To Become
Monday, July 7, 2008
11:13pm - Hate
Nothing out of the ordinary happened today. Ryan came in to talk to me not too long ago. Actually he just sat down next to me on the cot and stared at me. I was looking down at my legs, sitting cross-legged, ready to lay back on the mattress. We stayed that way for a while. Sara kept looking from her journal to us trying to figure out what was happening, I'm sure. "You've changed." And you have no idea.
Too much pain left on my body from today's "wonderful" journeys. Strange how it seeems to bother me now when just yesterday I was begging and needing. I think I'm scared. Don't show weakness.

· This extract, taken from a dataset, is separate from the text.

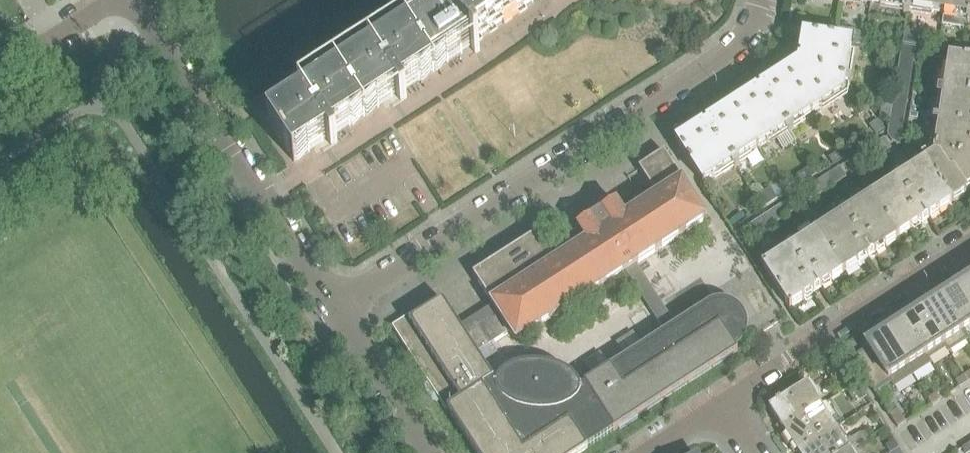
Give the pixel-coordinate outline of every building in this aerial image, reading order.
[(533,2),(532,1),(531,0),(443,0),(434,6),(438,12),(434,15),(461,55),(471,48),(475,55),(480,52),(473,41),(533,2)] [(871,5),(904,11),(903,17),(906,17),(909,18),(910,12),(942,17),(945,0),(872,0),(871,5)] [(942,17),(968,21),(967,27),(969,27),(969,0),(945,0),(942,17)] [(461,55),(434,15),(391,43),(417,83),(461,55)] [(854,45),(857,31),(839,29),(808,24),(806,37),(828,41),(828,40),(834,40),(834,42),(854,45)] [(844,82),(850,46),(854,46),(854,45),(834,42),(834,40),(828,40),(828,41),(806,37),(803,37),(799,65),(784,75),(810,115),(814,112),(842,94),(843,89),(849,90),(850,83),(844,82)] [(403,92),(417,83),(391,43),(331,82),(356,122),(396,96),(401,103),(407,99),(403,92)] [(915,56),(916,48),(902,46),(901,52),(900,54),(915,56)] [(913,64),(915,56),(900,54),(899,62),(913,64)] [(969,63),(969,61),(964,60),(964,62),(950,59),(944,93),(939,92),(938,94),(938,98),(943,99),(940,122),(934,121),(934,123),(969,129),(969,63)] [(912,72),(913,64),(899,62),(898,69),(898,70),(912,72)] [(911,80),(912,72),(898,70),(897,78),(911,80)] [(810,115),(784,75),(731,109),(757,149),(785,131),(789,136),(790,135),(794,133),(790,128),(810,115)] [(909,88),(911,80),(897,78),(895,86),(909,88)] [(333,137),(356,122),(331,82),(267,122),(294,162),(327,141),(331,147),(337,143),(333,137)] [(908,95),(909,88),(895,86),(894,93),(894,94),(908,96),(908,95)] [(907,104),(908,96),(894,94),(893,102),(907,104)] [(905,112),(907,104),(893,102),(892,106),(891,110),(905,112)] [(890,118),(890,117),(891,110),(892,106),(882,105),(879,120),(890,122),(890,118)] [(757,149),(731,109),(677,144),(689,163),(688,163),(691,167),(692,167),(703,184),(729,166),(733,172),(736,171),(738,169),(734,163),(757,149)] [(905,119),(905,112),(891,110),(890,117),(890,118),(904,120),(905,119)] [(903,129),(904,120),(890,118),(890,122),(889,126),(903,129)] [(934,123),(934,124),(939,125),(935,149),(934,158),(926,163),(953,204),(966,195),(964,192),(969,188),(969,129),(934,123)] [(902,133),(903,129),(889,126),(889,127),(888,134),(902,137),(902,133)] [(900,145),(902,137),(888,134),(888,135),(888,136),(891,141),(900,146),(900,145)] [(885,138),(879,142),(886,153),(892,149),(885,138)] [(879,142),(874,145),(881,156),(886,153),(879,142)] [(874,145),(868,149),(875,160),(881,156),(874,145)] [(868,149),(863,153),(870,164),(875,160),(868,149)] [(587,449),(614,431),(614,432),(737,352),(736,350),(739,348),(744,343),(746,337),(748,330),(747,324),(746,318),(742,312),(738,307),(732,304),(728,302),(722,301),(715,302),(709,304),(675,326),(636,265),(707,219),(664,152),(639,169),(657,197),(629,215),(626,210),(622,212),(616,204),(616,205),(615,204),(578,228),(578,229),(586,242),(554,263),(536,235),(473,275),(493,306),(459,328),(442,302),(419,317),(416,312),(391,328),(445,412),(447,410),(475,452),(581,452),(587,449)] [(863,153),(857,156),(864,167),(870,164),(863,153)] [(857,156),(852,160),(859,171),(864,167),(857,156)] [(953,204),(926,163),(924,159),(923,160),(921,161),(923,165),(899,181),(896,176),(893,179),(896,183),(871,199),(898,239),(953,204)] [(839,167),(833,171),(840,182),(847,178),(840,167),(839,167)] [(833,171),(827,175),(834,186),(840,182),(833,171)] [(827,175),(821,179),(828,190),(834,186),(827,175)] [(821,179),(815,183),(822,194),(828,190),(821,179)] [(815,183),(808,187),(816,198),(822,194),(815,183)] [(808,187),(802,191),(809,202),(816,198),(808,187)] [(898,239),(871,199),(845,216),(842,211),(839,214),(842,218),(817,234),(844,274),(898,239)] [(786,201),(780,205),(787,216),(794,212),(787,202),(786,201)] [(780,205),(774,210),(781,220),(787,216),(780,205)] [(774,210),(768,214),(775,225),(781,220),(774,210)] [(768,214),(761,218),(768,229),(774,225),(775,225),(768,214)] [(742,222),(738,216),(730,221),(734,227),(742,222)] [(761,218),(755,222),(762,233),(768,229),(761,218)] [(755,222),(749,226),(749,227),(756,237),(762,233),(755,222)] [(844,274),(817,234),(791,250),(789,246),(787,247),(785,248),(788,253),(764,268),(763,269),(789,309),(844,274)] [(958,287),(969,306),(969,279),(958,287)] [(958,287),(940,299),(967,341),(967,340),(962,332),(969,327),(969,306),(958,287)] [(967,341),(940,299),(922,310),(921,310),(949,353),(967,341)] [(949,353),(921,310),(904,322),(903,322),(930,364),(931,364),(929,360),(945,349),(948,353),(949,353)] [(930,364),(903,322),(885,334),(912,376),(930,364)] [(912,376),(885,334),(867,345),(866,346),(868,349),(853,359),(875,393),(890,383),(893,388),(894,388),(912,376)] [(853,387),(839,365),(828,372),(842,394),(853,387)] [(968,383),(964,376),(955,382),(960,388),(968,383)] [(783,431),(820,407),(806,385),(769,408),(783,431)] [(940,401),(936,394),(927,400),(932,406),(940,401)] [(797,452),(835,428),(833,426),(839,422),(841,426),(851,419),(846,412),(831,422),(820,407),(783,431),(797,452)] [(906,423),(897,410),(889,415),(898,428),(906,423)] [(850,451),(835,428),(797,452),(847,452),(850,451)] [(866,441),(861,433),(851,440),(856,448),(866,441)] [(962,449),(964,452),(969,452),(969,444),(962,449)]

Before I could stop. Do you love me? He had turned the other way to see what Brad and Jason were doing, but as he heard those words, his head snapped toward me. "What?" Do you love me? His mind in full gear, thinking of how he should answer. I saw it in his eyes as he fought with himself to say what he had to. The truth, but not wanting me to distance myself again. "No." Why? "You're just a filthy slut." He stood and left, locking the door behind him. The words I needed to hear to remind me that I was still his prisoner. What I was there for. Thank you.
I can no longer let myself be blinded by them. Make money, cause me pain. That's my life. I remember now. How to hate.